We compare our work with some of the recent methods proposed in the literature. These include GLTS [16], MTSSVM [12], SC [1], MSSC [1], and MMAPM [11]. As our method is an improvement upon TSN [34], we also compare our method with it. The difference between the two is that we use a subset of segments of TSN, selected from the beginning of the video as described in Sect. 3. To better highlight the difference with TSN, we include a separate graph for each dataset, including only TSN as the baseline.

Figure 3 shows the results on HMDB. Our method is of the highest accuracy, followed by TSN and then GLTS. The margin between our method and TSN is between 1 and 2% when the observation ratio is above 0.3. GLTS is the closest to our method among the baselines (except TSN). As can be seen, there is a big difference between our approach and GLTS when a small portion of the video has been observed (approximately 13% difference).

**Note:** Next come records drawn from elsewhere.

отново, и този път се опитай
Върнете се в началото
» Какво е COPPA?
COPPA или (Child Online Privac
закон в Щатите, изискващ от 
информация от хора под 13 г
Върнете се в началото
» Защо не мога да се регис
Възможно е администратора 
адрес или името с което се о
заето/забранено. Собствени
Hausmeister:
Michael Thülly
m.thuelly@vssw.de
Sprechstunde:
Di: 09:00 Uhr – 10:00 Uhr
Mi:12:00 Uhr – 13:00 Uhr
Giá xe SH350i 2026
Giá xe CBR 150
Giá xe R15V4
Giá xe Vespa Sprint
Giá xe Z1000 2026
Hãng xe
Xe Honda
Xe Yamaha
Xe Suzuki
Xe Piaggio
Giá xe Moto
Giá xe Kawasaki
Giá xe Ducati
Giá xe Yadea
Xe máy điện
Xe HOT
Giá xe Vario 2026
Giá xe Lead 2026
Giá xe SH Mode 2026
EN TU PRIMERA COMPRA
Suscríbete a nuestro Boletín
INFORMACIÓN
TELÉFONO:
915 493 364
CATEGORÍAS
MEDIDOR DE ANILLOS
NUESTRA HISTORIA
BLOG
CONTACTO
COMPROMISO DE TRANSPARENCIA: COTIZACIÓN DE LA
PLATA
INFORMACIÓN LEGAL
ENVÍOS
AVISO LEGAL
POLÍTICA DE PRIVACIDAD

On UCF11, the two TSN-based methods (ours and basic TSN) outperform the other methods by a large margin of approximately 25%. These two methods have more than 95% accuracy and can be considered nearly “saturated.” Our technique performs better than TSN, especially at greater observation ratios and performs slightly worse when the observation ratio is small. In all cases, the difference between them is around 1%. On average, our method is better. Like HMDB, the difference between our method and GLTS is more when the observation ratio is small. The results are illustrated in Fig. 4.

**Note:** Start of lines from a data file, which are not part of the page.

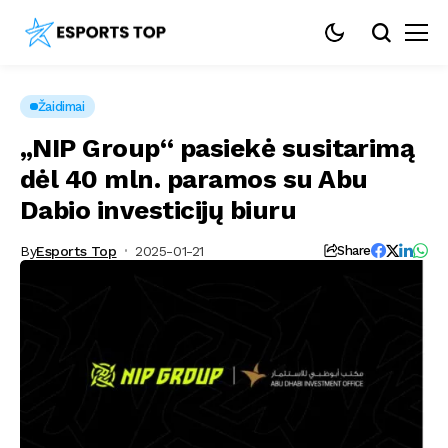
Žaidimai
„NIP Group“ pasiekė susitarimą
dėl 40 mln. paramos su Abu
Dabio investicijų biuru
By
Esports Top
2025-01-21
Share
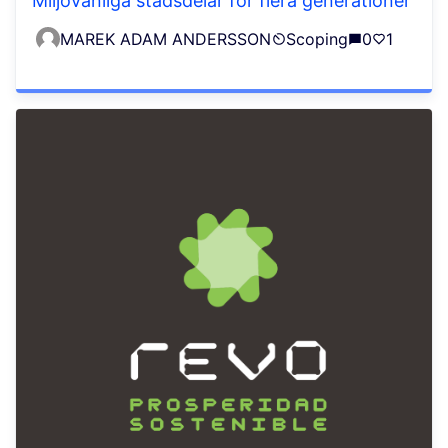
Miljövänliga stadsdelar för flera generationer
MAREK ADAM ANDERSSON
Scoping
0
1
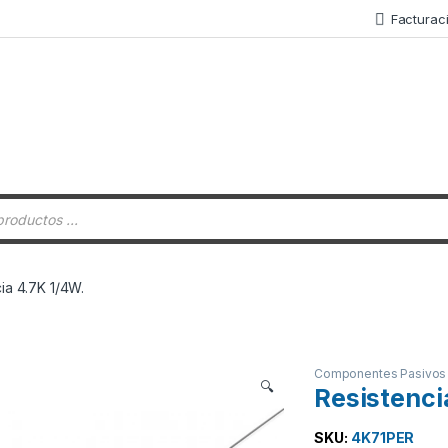
Facturac
 de productos
ia 4.7K 1/4W.
Componentes Pasivos
🔍
Resistenci
SKU:
4K71PER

In summary, our method is a modification to the learning process of a deep learning-based action recognition method. The benefit is that it can be easily applied to similar action recognition methods to make them more suited to action prediction. The proposed method shows improvement compared to other methods. On the other hand, the disadvantage is that the enhancement of our technique compared to the baseline TSN is marginal.

5 Conclusion

In this paper, we presented a novel deep learning framework for early action recognition. It modifies how backpropagation is applied to individual frames in a deep learning algorithm, making the algorithm more suitable for early recognition. More specifically, it uses the loss value to measure how informative a frame is and stops learning at a frame when significant knowledge has been learned. We applied this framework to an action recognition model, called temporal segment network, on two well-known datasets UCF11 and HMDB51. Experimental results show that our method was able to boost the network’s performance in the early recognition setup. We also compared our approach with some state-of-the-art methods, which showed that our method outperforms them.